The renowned Chilingirian Quartet gave an electrifying performance of celebrated string quartets by Bartok, Haydn and Beethoven at London's Wigmore Hall.

Graham Topping
Graham Topping

The concert began with an outstanding rendition of Bartok’s Fourth String Quartet (1928), which consists of five movements in a loose ‘arch’ form. Movements I and V are thematically linked, Movement II is played with mutes, while Movement IV is performed pizzicato, leaving the slow central movement as the ‘kernel’ of this distinctive work. I was immediately struck by the Chilingirian Quartet’s well-blended sound, integrating difficult and complicated individual parts into a magical mix of colours and carefully graded dynamics. The quartet combined a superb sense of rhythm with wonderful rubato, and showed clear musical insight. After the appearance of the ‘Bartok pizzicato’ in Movement II, in which the string snaps back off the fingerboard of the instrument, the slow movement stood out for its ethereal effects, animal-like noises and breathtaking quiet passages. The final movement saw a triumphant finale to this unique work. The Chilingirian Quartet powerfully evoked Bartok’s style and displayed the music’s brilliance and innovation.
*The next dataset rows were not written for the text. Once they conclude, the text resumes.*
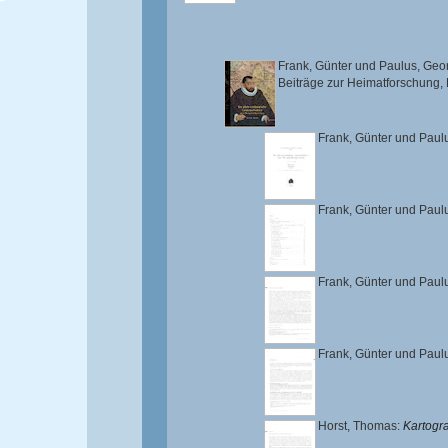
Frank, Günter
und
Paulus, Geo
Beiträge zur Heimatforschung,
Frank, Günter
und
Paul
Frank, Günter
und
Paul
Frank, Günter
und
Paul
Frank, Günter
und
Paul
Horst, Thomas
:
Kartogr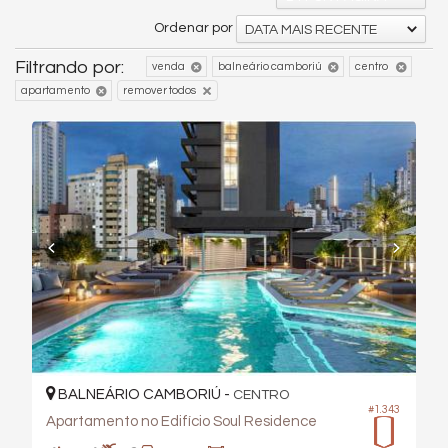
Ordenar por
DATA MAIS RECENTE
Filtrando por:
venda
balneário camboriú
centro
apartamento
remover todos
BALNEÁRIO CAMBORIÚ -
CENTRO
#1.343
Apartamento no Edifício Soul Residence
The next work was Haydn’s String Quartet in G Op. 77 No. 1 (1799), played with the greatest elegance and charm, as well as plenty of energy. The first violin melody in the opening march-like movement was beautifully executed, with carefully shaped phrases and a singing sound, matched by crisp accompaniment from the lower parts. The Adagio was particularly beautiful and had a rivetingly quiet moment. A playful Minuet followed, written in Haydn’s new scherzo style, with sudden forte outbursts. The final movement, marked ‘presto’, comprises a single theme and includes dazzling passages, which were played with abandon. The Chilingirian Quartet gave a thoroughly enjoyable and individual performance of this work.

Beethoven’s String Quartet in C sharp minor Op. 131 (1826) was the final work in the concert. This seven-movement quartet represents a divergence from traditional classical forms, and despite Beethoven’s own initial description of it as ‘cribbed together variously from this and that’, it is highly original in its design. The first movement is a slow fugue rather than a typical sonata-form allegro, which occurs instead in the finale, and was played with hushed tranquillity and great warmth of sound. This work spoke with deep emotion and the Chilingirian Quartet gave it unearthly beauty, taking time over corners and achieving special colours, yet maintaining direction in each phrase and imbuing the music with real soul. As an encore, they gave an otherworldly and deeply moving performance of the slow movement from Beethoven’s String Quartet in F major, Op. 135.

The Chilingirian Quartet brought something meaningful and truly unique to each work. Their playing was full of excitement, musical beauty and true artistry. It was a privilege to hear them play and to attend such an inspiring concert.